Arthrose beim Hund: Und was nun?

Veröffentlicht am 11.05.2014.

Arthrose kann nicht nur beim Menschen zum Problem werden. Auch Hunde haben bisweilen mit ihr zu kämpfen. Dann verursachen abgenutzte Gelenke eventuell Schmerzen und beeinträchtigen die Beweglichkeit  des Vierbeiners deutlich. Hilfe bringen dann unter Umständen Medikamente und Physiotherapie. In schweren Fällen kann aber auch eine Operation nötig sein. Dann ist es vorteilhaft, eine passende Tierversicherung abgeschlossen zu haben.

Arthrose - Definitionen
Das Medizinportal Onmeda.de definiert Arthrose für den Menschen als fortschreitenden, altersbedingten Knorpelabrieb in den Gelenken. Im Prinzip gilt dieselbe Definition auch für Arthrose beim Hund. So nennt etwa die Website Tiermedizinportal.de diese Arthrose „eine verschleissbedingte Veränderung der Gelenke“, die „zu den sogenannten degenerativen Erkrankungen“ (rückbildenden Erkrankungen) zählt. Allerdings gibt es keineswegs immer eine altersbedingte Ursache. Beim älteren Hund kann das Arthrose-Risiko zwar steigen, aber auch junge Hunde können bereits erkranken. Unterschieden wird die Arthrose von der Arthritis, bei der es sich um eine Gelenkentzündung handelt. Arthrose und Arthritis können aber parallel auftreten und sich auch gegenseitig beeinflussen.
Die Schweizer Obersee Praxis für Kleintiere beschreibt die Rolle der Gelenkflüssigkeit bei der Arthrose. Sie kann bei einer Entzündung wässrig werden und erfüllt dadurch eventuell nicht mehr ihre Aufgaben: den Gelenksknorpel stabil zu halten und ihm Nährstoffe zuzuführen. Da eine wässrig gewordene Gelenksflüssigkeit den Knorpel nicht mehr richtig schmiert und für den Gelenksknorpel wichtige Nährstoffe abgebaut werden, erleidet der Knorpel weiteren Schaden, heisst es auf Obersee-Praxis.ch. Kalkablagerungen, die dann eigentlich zur Stabilisierung dienen sollen, verursachen oft weitere Schmerzen und eine eingeschränkte Beweglichkeit, berichten die Veterinäre weiter.
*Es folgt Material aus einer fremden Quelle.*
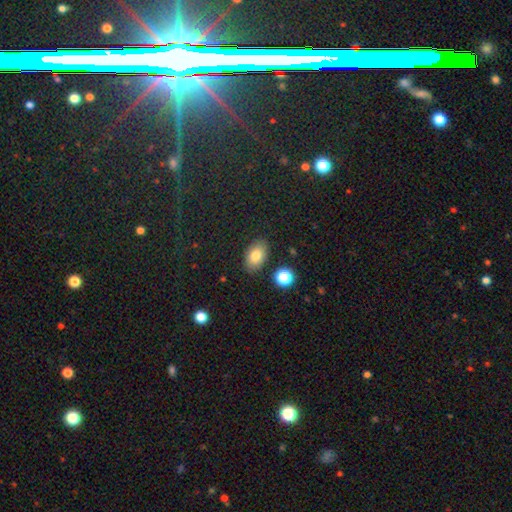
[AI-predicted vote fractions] The model was most divided on "smooth or featured": smooth: 80%, star or artifact: 10%, featured or disk: 10%. More confident: how rounded — in between (89%); merging — none (85%).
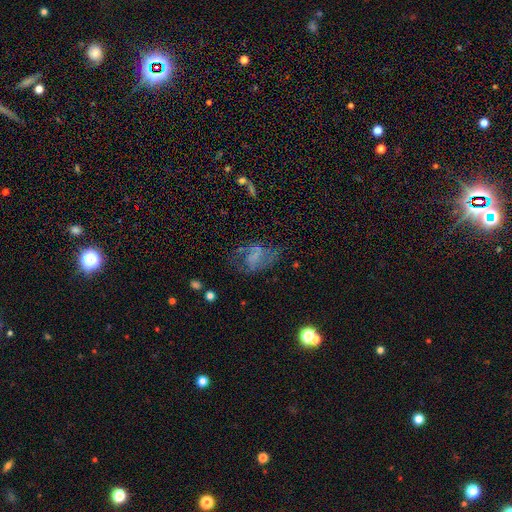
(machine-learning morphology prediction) Smooth or featured: featured or disk — 50% (smooth — 34%)
Edge-on disk: no — 97% (yes — 3%)
Merging: none — 44% (major disturbance — 30%)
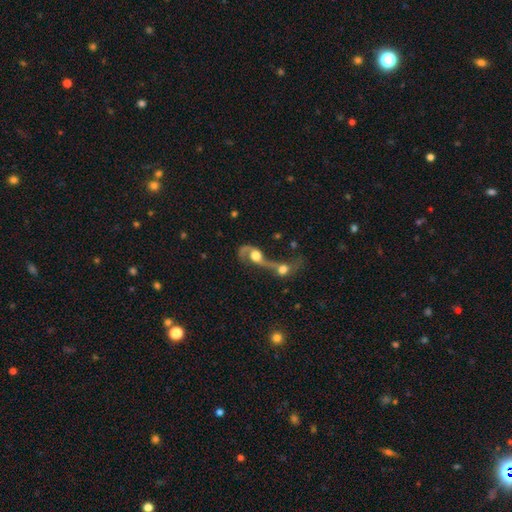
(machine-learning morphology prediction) Smooth or featured?
  - featured or disk: 69% *
  - smooth: 23%
  - star or artifact: 8%
Edge-on disk?
  - no: 94% *
  - yes: 6%
Bar?
  - no: 70% *
  - weak: 23%
  - strong: 7%
Spiral arms?
  - yes: 83% *
  - no: 17%
Spiral winding?
  - loose: 72% *
  - medium: 21%
  - tight: 7%
Spiral arm count?
  - 2: 69% *
  - 1: 22%
  - can't tell: 5%
  - 3: 1%
  - 4: 1%
  - more than 4: 1%
Bulge size?
  - large: 46% *
  - moderate: 39%
  - small: 6%
  - dominant: 6%
  - none: 4%
Merging?
  - merger: 73% *
  - major disturbance: 13%
  - none: 9%
  - minor disturbance: 5%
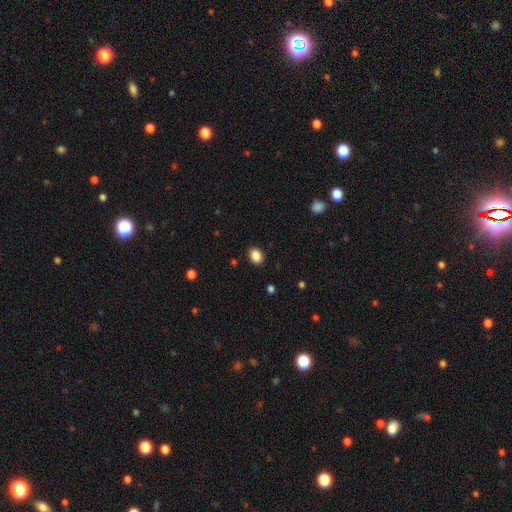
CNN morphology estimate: Overall: smooth (87%). How rounded: in between (55%; round 44%). Merging: none (90%).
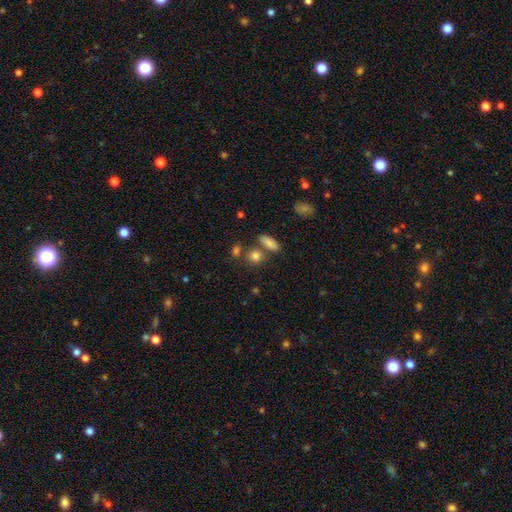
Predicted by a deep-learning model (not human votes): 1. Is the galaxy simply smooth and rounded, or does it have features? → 79% smooth, 13% star or artifact, 8% featured or disk.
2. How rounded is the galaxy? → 62% round, 34% in between, 4% cigar-shaped.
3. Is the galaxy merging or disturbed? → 64% none, 21% merger, 11% minor disturbance, 4% major disturbance.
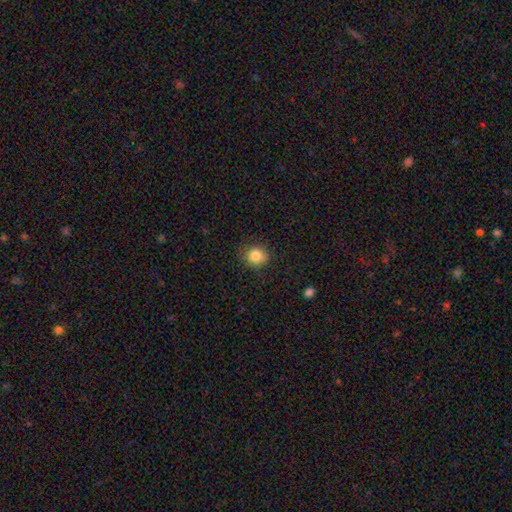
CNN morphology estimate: type=smooth (84%); roundness=round (84%); merging=none (83%).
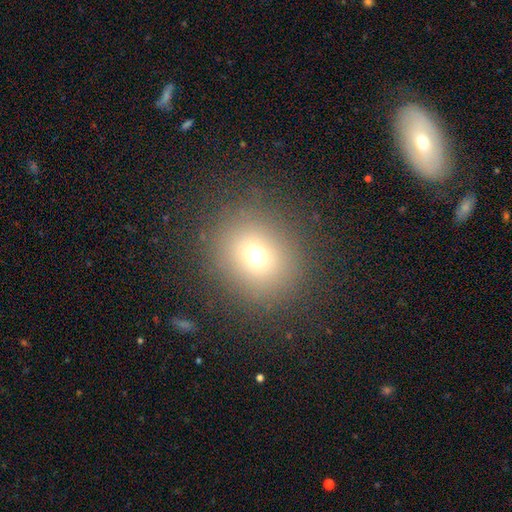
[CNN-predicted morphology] This appears to be a smooth galaxy with no disk features (68%) that is round (82%). Merging: none (84%).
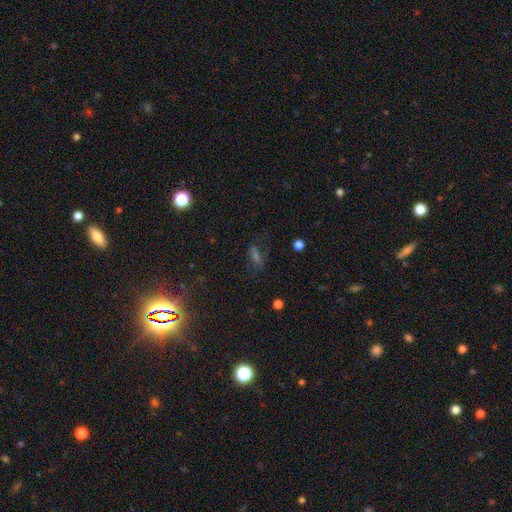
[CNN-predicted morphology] smooth_or_featured: star or artifact (p=0.45) [alt: smooth p=0.35]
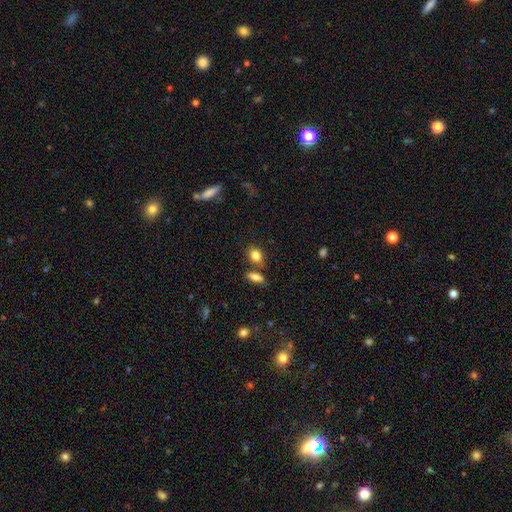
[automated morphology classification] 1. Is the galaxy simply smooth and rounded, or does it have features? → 83% smooth, 9% star or artifact, 8% featured or disk.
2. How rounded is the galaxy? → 58% in between, 40% round, 3% cigar-shaped.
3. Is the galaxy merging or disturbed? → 69% none, 16% merger, 12% minor disturbance, 3% major disturbance.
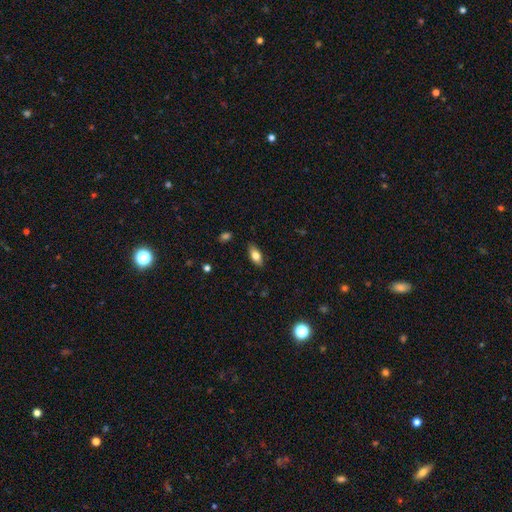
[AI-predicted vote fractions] This appears to be a smooth galaxy with no disk features (75%) that is in between round and cigar-shaped (85%). Merging: none (85%).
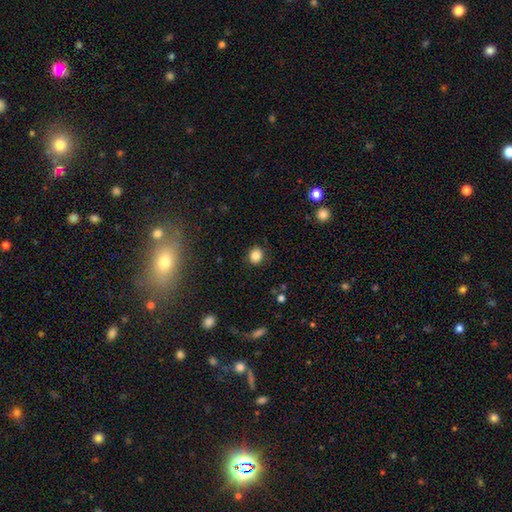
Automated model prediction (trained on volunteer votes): smooth 84%, star or artifact 11%, featured or disk 5%. Down the decision tree: how rounded — round (80%); merging — none (89%).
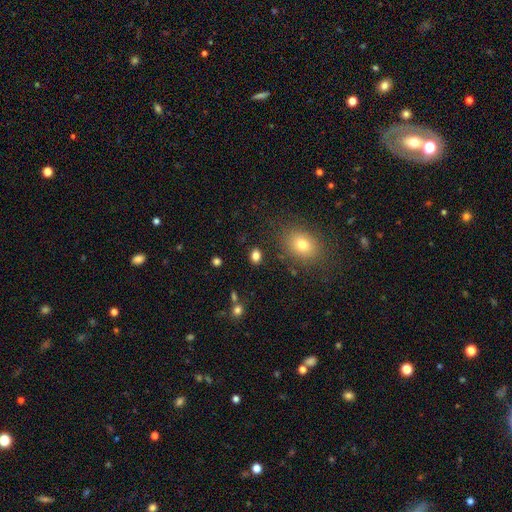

Hunde mit Arthrose: Diagnose und Therapie
Grundsätzlich ist es immer gut, seinen Vierbeiner aufmerksam zu beobachten. Dann merkt man vielleicht, dass es dem älter gewordenen Hund irgendwann schwerer fällt, Treppen zu steigen oder aufs geliebte Sofa zu klettern. So etwas ist natürlich kein klarer Hinweis auf eine Arthrose. Aber es ist zumindest ein Indiz dafür, dass eventuell Schmerzen den Hund behindern und dass eine Arthrose im Spiel sein könnte. In solchen Fällen sollte man mit seinem Hund einen Tierarzt aufsuchen. Der Arzt untersucht den Hund dann oft mit dem Röntgengerät, eventuell kommen auch Diagnoseverfahren wie Ultraschall oder Computertomografie hinzu.
Die Behandlung zielt im Allgemeinen darauf ab, dem Hund die Schmerzen – soweit möglich – zu nehmen und einen weiteren Verschleiss zumindest zu verlangsamen. Das geschieht etwa mit passenden Medikamenten. Auch eine Physiotherapie kann hilfreich sein; etwa eine Schwimmtherapie im Pool, bei der Muskeln aufgebaut und zugleich die Gelenke geschont werden. Ebenfalls empfohlen wird bisweilen die sogenannte Goldakupunktur. Diese Variante der Akupunktur wurde bereits Ende der 70er Jahre entwickelt und soll dem erkrankten Hund auf schonende Weise helfen. Manchmal kommt man trotz aller anderen Behandlungsformen nicht um eine Operation herum, wenn man seinem Hund wirklich helfen möchte. Bei den Operationen gibt es unterschiedliche Varianten, die bis zum kompletten Ersatz eines Gelenks durch ein künstliches reichen.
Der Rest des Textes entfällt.